À la Révolution française, le Pavillon français, comme l'ensemble du domaine du Petit Trianon, est laissé à l'abandon, puis dépouillé de son mobilier lors des ventes aux enchères qui débutent au mois d'[d 1]. Sous le Directoire, il est aménagé en café, à destination des occupants du château du Petit Trianon transformé en hôtel, et le jardin français est le lieu de bals populaires mêlant à l'occasion illuminations et feux d'artifice[d 1].
Alors que le Petit Trianon reprend son rang de palais sous l'impulsion de Napoléon, une restauration du pavillon est entreprise en 1806, ces modifications n'ayant cependant pas perduré : les colonnes corinthiennes sont reprises et l'on crée en carton-pâte de nouveaux chapiteaux à femmes ailées ou à volutes[19] ; un aigle est peint sur la coupole, prenant son essor vers l'Empyrée[a 5] ; les lambris sont recouverts de tons gris et bleus, les cheminées retirées. En 1810, un cirque est installé à proximité afin d'y donner une représentation des frères Franconi[d 2]. À l'apogée de la vie impériale à Trianon, l'année suivante, Marie-Louise utilise le Pavillon français dans le cadre de la « fête de l'Impératrice » ; à cette occasion, on dresse, comme au siècle précédent, deux grandes tentes de coutil rayé bleu et blanc avec une frange de laine rouge[d 3].
XXe et XXIe siècles
L'édifice est restauré une première fois au XIXe siècle, mais la dernière campagne, menée en 2008 par Pierre-André Lablaude, architecte en chef des monuments historiques grâce au mécénat des montres Breguet, redonne au pavillon son état d'origine[20]. L'ensemble des décors, largement dégradés par le temps, est restauré : les lambris, les sculptures et parures, les plafonds, les sols de marbre et les parquets. Les deux cheminées de marbre ainsi que la hotte du réchauffoir sont rétablies. Les volets intérieurs sont recréés.

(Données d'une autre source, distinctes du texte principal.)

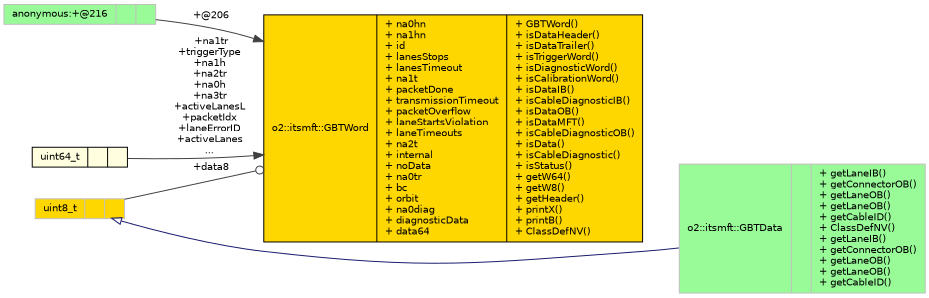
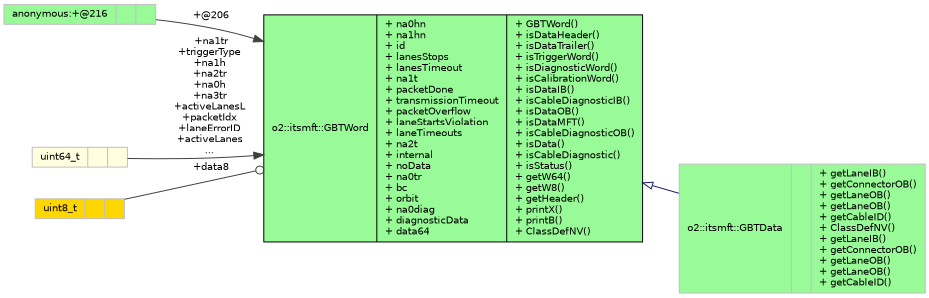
  digraph {
    rankdir=LR
    node [color=grey75 fillcolor=palegreen fontname=Helvetica fontsize=10 shape=record style=filled]
    edge [color=grey25 fontname=Helvetica fontsize=10 labelfontname=Helvetica labelfontsize=10 style=solid arrowhead=normal]
    n1 [fontcolor=black height=0.2 label="{o2::itsmft::GBTData\n||+ getLaneIB()\l+ getConnectorOB()\l+ getLaneOB()\l+ getLaneOB()\l+ getCableID()\l+ ClassDefNV()\l+ getLaneIB()\l+ getConnectorOB()\l+ getLaneOB()\l+ getLaneOB()\l+ getCableID()\l}" width=0.4]
-   n2 [color=black fillcolor=gold height=0.2 label="{o2::itsmft::GBTWord\n|+ na0hn\l+ na1hn\l+ id\l+ lanesStops\l+ lanesTimeout\l+ na1t\l+ packetDone\l+ transmissionTimeout\l+ packetOverflow\l+ laneStartsViolation\l+ laneTimeouts\l+ na2t\l+ internal\l+ noData\l+ na0tr\l+ bc\l+ orbit\l+ na0diag\l+ diagnosticData\l+ data64\l|+ GBTWord()\l+ isDataHeader()\l+ isDataTrailer()\l+ isTriggerWord()\l+ isDiagnosticWord()\l+ isCalibrationWord()\l+ isDataIB()\l+ isCableDiagnosticIB()\l+ isDataOB()\l+ isDataMFT()\l+ isCableDiagnosticOB()\l+ isData()\l+ isCableDiagnostic()\l+ isStatus()\l+ getW64()\l+ getW8()\l+ getHeader()\l+ printX()\l+ printB()\l+ ClassDefNV()\l}" width=0.4]
-   n3 [color=black fillcolor=lightyellow height=0.2 label="{uint64_t\n||}" width=0.4]
+   n2 [color=black height=0.2 label="{o2::itsmft::GBTWord\n|+ na0hn\l+ na1hn\l+ id\l+ lanesStops\l+ lanesTimeout\l+ na1t\l+ packetDone\l+ transmissionTimeout\l+ packetOverflow\l+ laneStartsViolation\l+ laneTimeouts\l+ na2t\l+ internal\l+ noData\l+ na0tr\l+ bc\l+ orbit\l+ na0diag\l+ diagnosticData\l+ data64\l|+ GBTWord()\l+ isDataHeader()\l+ isDataTrailer()\l+ isTriggerWord()\l+ isDiagnosticWord()\l+ isCalibrationWord()\l+ isDataIB()\l+ isCableDiagnosticIB()\l+ isDataOB()\l+ isDataMFT()\l+ isCableDiagnosticOB()\l+ isData()\l+ isCableDiagnostic()\l+ isStatus()\l+ getW64()\l+ getW8()\l+ getHeader()\l+ printX()\l+ printB()\l+ ClassDefNV()\l}" width=0.4]
+   n3 [fillcolor=lightyellow height=0.2 label="{uint64_t\n||}" width=0.4]
    n4 [fillcolor=gold height=0.2 label="{uint8_t\n||}" width=0.4]
    n5 [height=0.2 label="{anonymous:+@216\n||}" width=0.4]
-   n4 -> n1 [arrowtail=onormal color=midnightblue dir=back arrowhead=""]
+   n2 -> n1 [arrowtail=onormal color=midnightblue dir=back arrowhead=""]
    n3 -> n2 [label=" +na1tr\n+triggerType\n+na1h\n+na2tr\n+na0h\n+na3tr\n+activeLanesL\n+packetIdx\n+laneErrorID\n+activeLanes\n..."]
    n4 -> n2 [arrowhead=odot label=" +data8"]
    n5 -> n2 [label=" +@206"]
  }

Devant la difficulté de restituer le décor du XVIIIe siècle dans les tonalités délicates sur fond de vert d'eau[21], connues dans leur principe mais dont la répartition demeure inconnue, le parti adopté est alors de conserver les dorures, bien que dissonantes, ajoutées au siècle suivant[22].
Enfin, l'organisation des petites ailes est restituée selon la configuration d'origine : en effet, sous Louis XV, deux d'entre elles, réservées au service, sont totalement séparées du salon central et leur accès n'est possible que par l'extérieur, les travaux de 2008 rétablissent donc ces anciennes cloisons[20].
Le Pavillon français a parfois servi de cadre à des tournages pour le cinéma ou la télévision, parmi lesquels on trouve[23],[note 4] :
- 1927 : La Valse de l'adieu, film réalisé par Henry Roussel[24] ;
- 2005 : Marie-Antoinette, film réalisé par Sofia Coppola[25],[26] ;
- 2011 : Le Chevalier de Saint-Georges, docufiction réalisée par Claude Ribbe[27],[28].
Le Pavillon français accueille aussi des spectacles ou des représentations, comme la joute oratoire entre les comédiens Fabrice Conan et Georges Caudron, en , sur « La femme au temps de la Pompadour[29] ».